Task details: What needs reproducing is the run of lines in the data below starting at the line with "right knee: (19, 131)" and ending at the line with "root of tail: (176, 214)", both ends included. Copy it exactly, without pictures, and add nothing.
((
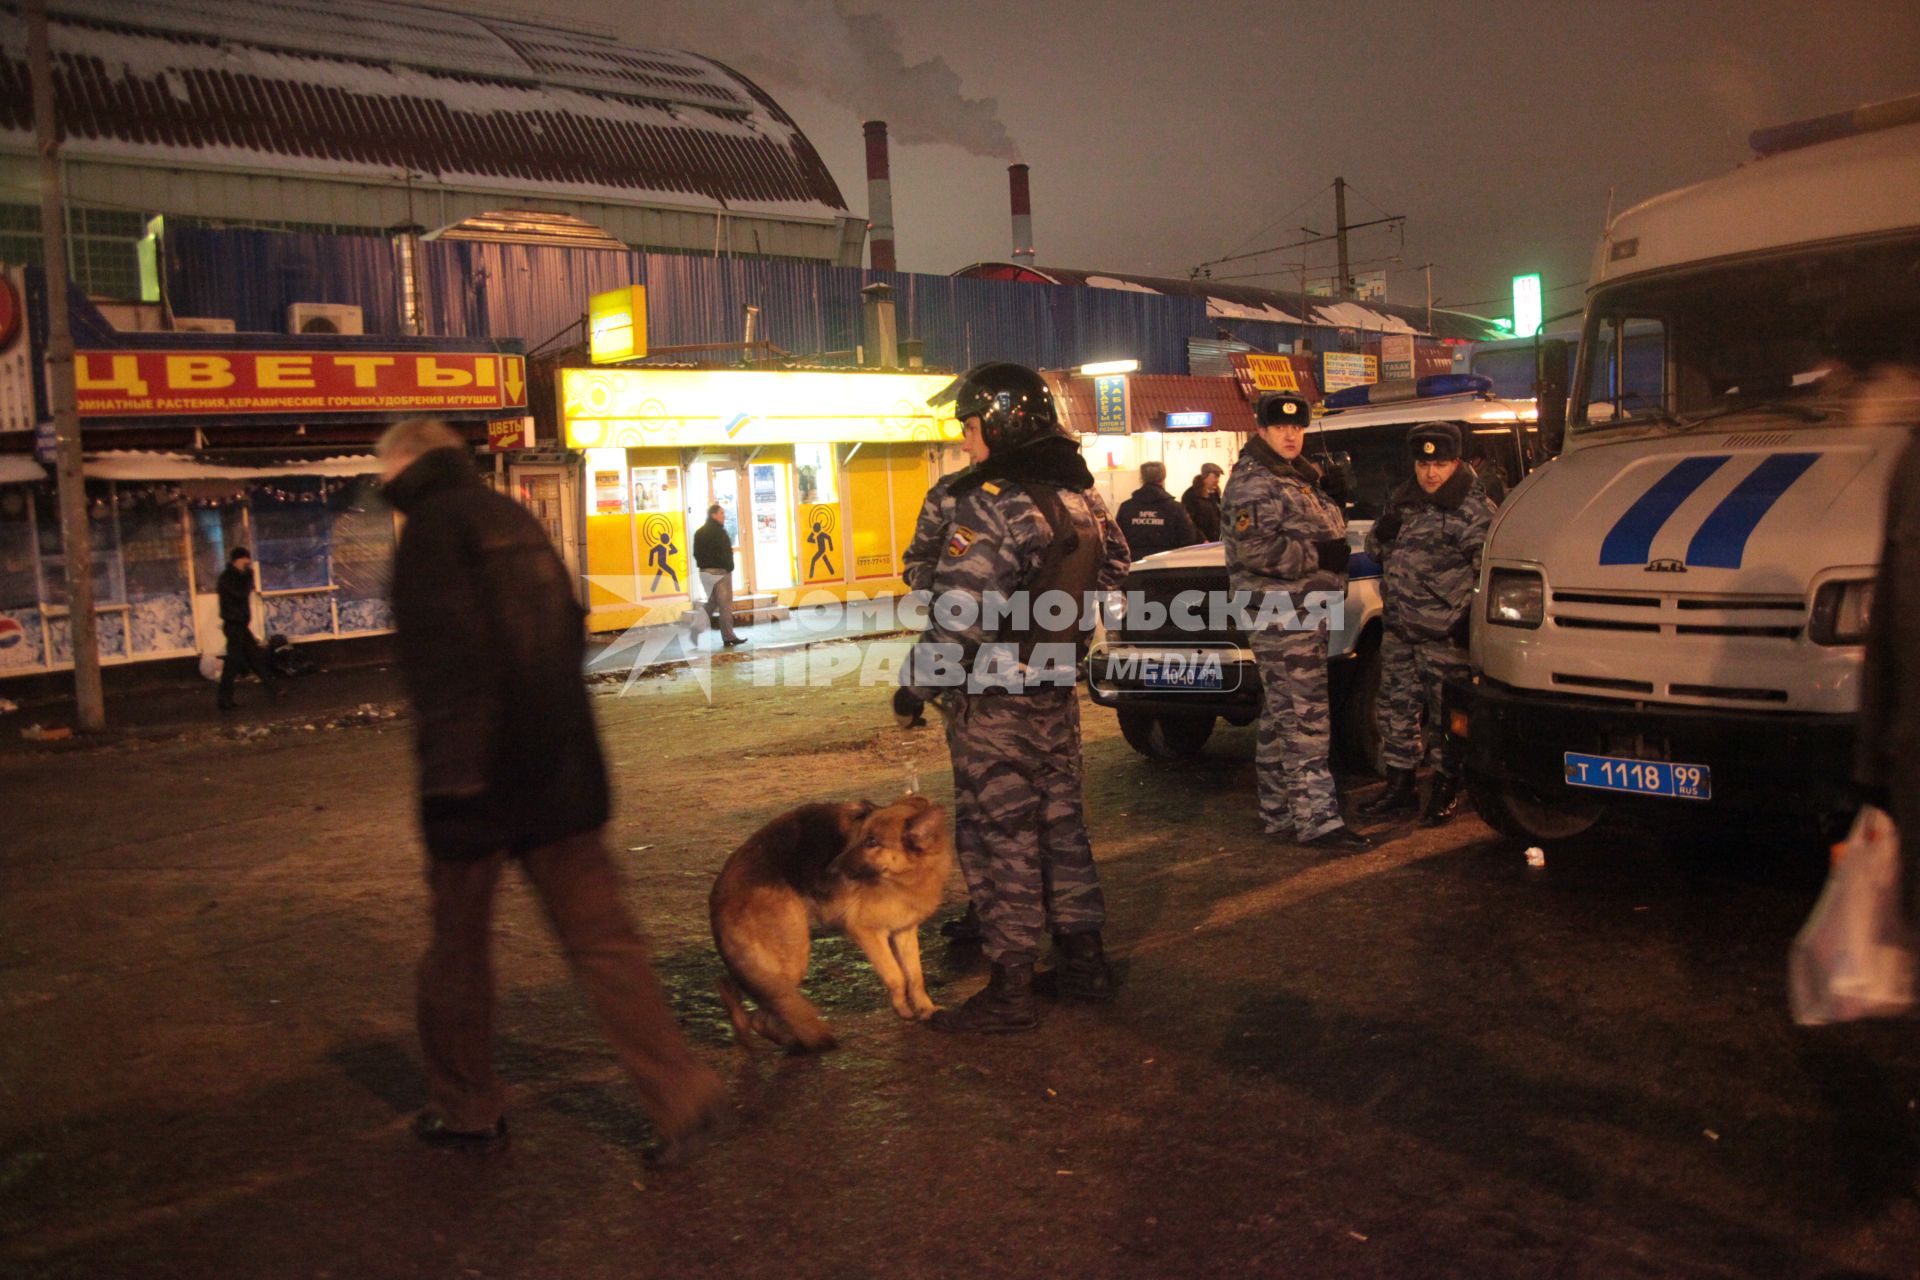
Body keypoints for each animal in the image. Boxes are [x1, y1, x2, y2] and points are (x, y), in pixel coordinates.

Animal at [714, 794, 952, 1059]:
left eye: (872, 842)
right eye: (859, 838)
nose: (831, 869)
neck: (904, 877)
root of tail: (719, 891)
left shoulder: (904, 932)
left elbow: (915, 976)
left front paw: (926, 1009)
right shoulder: (868, 933)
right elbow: (896, 975)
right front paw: (902, 1007)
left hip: (762, 968)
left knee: (740, 994)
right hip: (792, 958)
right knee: (764, 1013)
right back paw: (804, 1043)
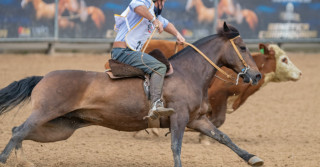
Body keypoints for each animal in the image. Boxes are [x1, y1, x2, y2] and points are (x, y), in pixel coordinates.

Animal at [0, 22, 262, 166]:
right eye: (243, 47)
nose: (257, 75)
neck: (188, 73)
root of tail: (43, 77)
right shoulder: (179, 118)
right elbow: (176, 147)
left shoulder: (196, 119)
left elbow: (223, 137)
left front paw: (252, 158)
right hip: (45, 114)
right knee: (19, 131)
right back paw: (5, 160)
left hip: (61, 127)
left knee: (17, 131)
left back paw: (23, 161)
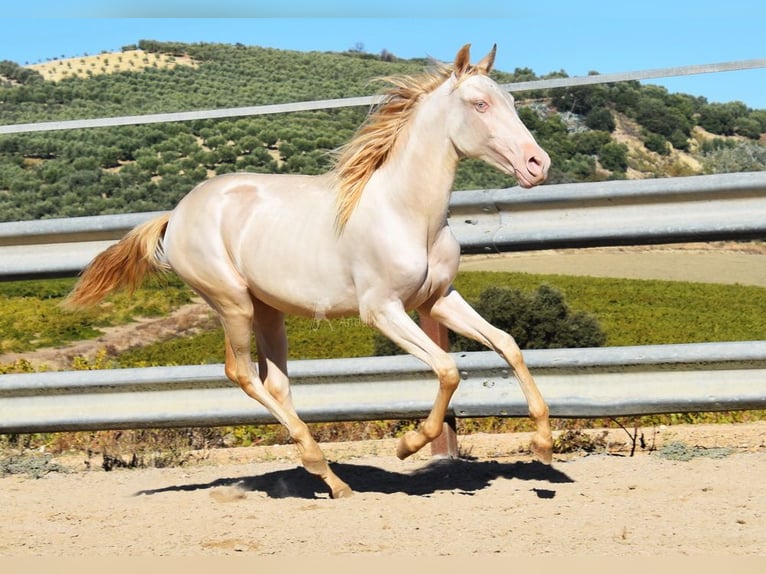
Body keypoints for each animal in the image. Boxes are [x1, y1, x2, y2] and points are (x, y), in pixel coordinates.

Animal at [65, 44, 553, 498]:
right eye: (480, 104)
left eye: (510, 100)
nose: (538, 164)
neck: (408, 213)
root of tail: (176, 214)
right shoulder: (383, 310)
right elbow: (449, 369)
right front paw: (408, 444)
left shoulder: (438, 300)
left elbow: (508, 345)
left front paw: (544, 445)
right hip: (232, 303)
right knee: (241, 373)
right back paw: (324, 467)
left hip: (268, 309)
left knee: (277, 383)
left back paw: (331, 479)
))
Written response:
right knee: (19, 131)
right back paw: (5, 160)
left hip: (61, 127)
left knee: (17, 131)
left back paw: (23, 161)
Body keypoints for each animal in the image. Boxes are [x1, y1, x2, y2] and points are (x, y), in pixel coordinates.

Animal at [65, 44, 553, 498]:
right eye: (480, 104)
left eye: (510, 100)
nose: (538, 164)
neck: (408, 213)
root of tail: (176, 214)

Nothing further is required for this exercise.